After testing the first model, I coded the categorical variables with one-hot encoding. That is, for each level of the variable a column with the indicator 0 or 1 was created, if the variable was present in that example. Normally the number of columns should be the number of levels minus one, so that you do not have problems with collinearity. Since I planned to use models that were not sensitive to this problem, I did not bother deleting one of the columns.
After tuning using a subset with 10% of the data, and getting the RMSLE of 0.1216 in the validation, I sent the solution, and got the value of 0.1204 in the LB, a good improvement over the previous one.
A lot of weather data were missing, so I decided to test a simple imputation method: replace the NaNs by the mean of the column values. After tuning again, now with parameters for these new values, I obtained the RMSLE of 0.1140 in the 10% validation and 0.1095 in the LB.
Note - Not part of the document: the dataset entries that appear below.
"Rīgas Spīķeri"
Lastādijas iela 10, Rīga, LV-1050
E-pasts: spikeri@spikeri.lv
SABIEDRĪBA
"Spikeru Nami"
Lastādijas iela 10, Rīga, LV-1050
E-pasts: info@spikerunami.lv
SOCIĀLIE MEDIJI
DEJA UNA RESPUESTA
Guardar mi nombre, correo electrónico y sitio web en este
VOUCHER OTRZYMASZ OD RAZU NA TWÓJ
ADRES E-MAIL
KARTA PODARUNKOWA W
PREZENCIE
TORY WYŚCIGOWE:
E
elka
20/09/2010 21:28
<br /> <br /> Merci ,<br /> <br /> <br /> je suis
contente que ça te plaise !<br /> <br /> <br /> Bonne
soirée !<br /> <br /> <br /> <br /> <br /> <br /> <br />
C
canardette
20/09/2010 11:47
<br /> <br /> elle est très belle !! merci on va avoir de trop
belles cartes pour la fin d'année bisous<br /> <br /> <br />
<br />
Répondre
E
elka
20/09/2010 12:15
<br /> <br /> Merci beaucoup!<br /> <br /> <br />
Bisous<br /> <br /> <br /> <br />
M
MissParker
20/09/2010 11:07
I did not explore the temporal dimension of the data very much, in one of the attempts I added the previous day’s meteorological information, which reduced the error to 0.1083.
One method that worked very well in my first competition, and that I always try to do, is to divide the training set into small subsets related to some variable and train a specific model for each one. In this case, I decided to create 19 models, one for each of the 19 weather stations present in the test set. The RMSLE in LB was 0.1101. Worse than with a model that treats the stations as variables in the entire dataset.
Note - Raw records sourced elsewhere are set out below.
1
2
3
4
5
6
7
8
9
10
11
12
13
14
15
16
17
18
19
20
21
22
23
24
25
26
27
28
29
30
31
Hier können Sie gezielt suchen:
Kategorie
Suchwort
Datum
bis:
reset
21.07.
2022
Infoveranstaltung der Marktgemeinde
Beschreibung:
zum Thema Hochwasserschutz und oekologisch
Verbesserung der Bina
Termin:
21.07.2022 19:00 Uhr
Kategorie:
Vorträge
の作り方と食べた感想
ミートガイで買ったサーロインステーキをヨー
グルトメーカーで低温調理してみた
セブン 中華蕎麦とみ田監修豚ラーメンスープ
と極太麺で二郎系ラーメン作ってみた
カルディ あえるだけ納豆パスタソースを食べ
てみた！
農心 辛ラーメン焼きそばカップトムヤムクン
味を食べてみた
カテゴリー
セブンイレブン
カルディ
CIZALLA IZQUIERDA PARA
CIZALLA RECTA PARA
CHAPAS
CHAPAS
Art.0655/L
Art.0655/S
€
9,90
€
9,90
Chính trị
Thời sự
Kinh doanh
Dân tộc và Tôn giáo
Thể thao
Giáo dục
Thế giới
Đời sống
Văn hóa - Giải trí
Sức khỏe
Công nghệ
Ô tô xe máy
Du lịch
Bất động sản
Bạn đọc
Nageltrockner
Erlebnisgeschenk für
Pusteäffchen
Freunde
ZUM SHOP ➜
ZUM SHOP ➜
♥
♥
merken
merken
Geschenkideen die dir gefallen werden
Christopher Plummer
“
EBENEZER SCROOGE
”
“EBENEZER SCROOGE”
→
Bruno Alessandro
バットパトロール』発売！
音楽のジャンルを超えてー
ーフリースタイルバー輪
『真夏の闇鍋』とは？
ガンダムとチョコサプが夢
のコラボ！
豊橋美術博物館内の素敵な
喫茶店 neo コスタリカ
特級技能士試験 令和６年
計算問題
A serious problem with this approach is to try to use the same model, with the same parameters, for different datasets. Knowing this, I decided to make a small tuning of the parameters for each dataset, which reduced the LMS RMSLE to 0.1069.
Despite the small difference, it seems the division into individual models for each station captured some information that was not present in the model with all considered together.
Of the models I tested, two stood out: Gradient Boosted Trees (XGBoost) and Random Forests.
I had used Random Forest for regression only once, in a job, but never with a large amount of data. After tuning the parameters, applying the model to the imputed data, it resulted in a RMSLE of 0.1166 on the LB.
XGBoost presented the best error of an individual model. In addition to adjusting parameters, such as the depth of the trees, using a subset of the data, it was necessary to adjust the number of trees and the learning rate. Usually a small learning rate and a lot of trees is the safe recipe to improve performance, in exchange for more time to train the model.
Since XGBoost is sensitive to the seed of the RNG, I decided to make an ensemble of XGBs by just changing this value. This method marginally improved my score in other competitions, but in this the impact of it was greater because of the following: XGBoost has a function that allows to leave data separated so that it determines the number of trees that minimizes the error. In this case I decided to use the function, and I left 5% of the data separated. In addition to varying the seed to the XGB itself, I varied the seed to split the data, which made the models look more diverse, which is essential for a good ensemble.
The most I got to train was 10 XGBoosts in this scheme. Although it was a very stable model, the RMSLE of the ensemble was 0.1041, presenting a reduction compared to 0.1095 of the single model.
In the end, I put together all the solutions that I had submitted, and ended up getting a RMSLE of 0.1028, guaranteeing a position among the top 20%.
One day after the end of the competition I reviewed the variables of my XGBoost, and found that the variables that identified the products (item_nbr) were not in binary format, and were considered by him the most important. With the correct coding I believe that it would be possible to reduce the error more, and achieve a better final position. Although trees are very good to capture patterns even with categoricals in this format.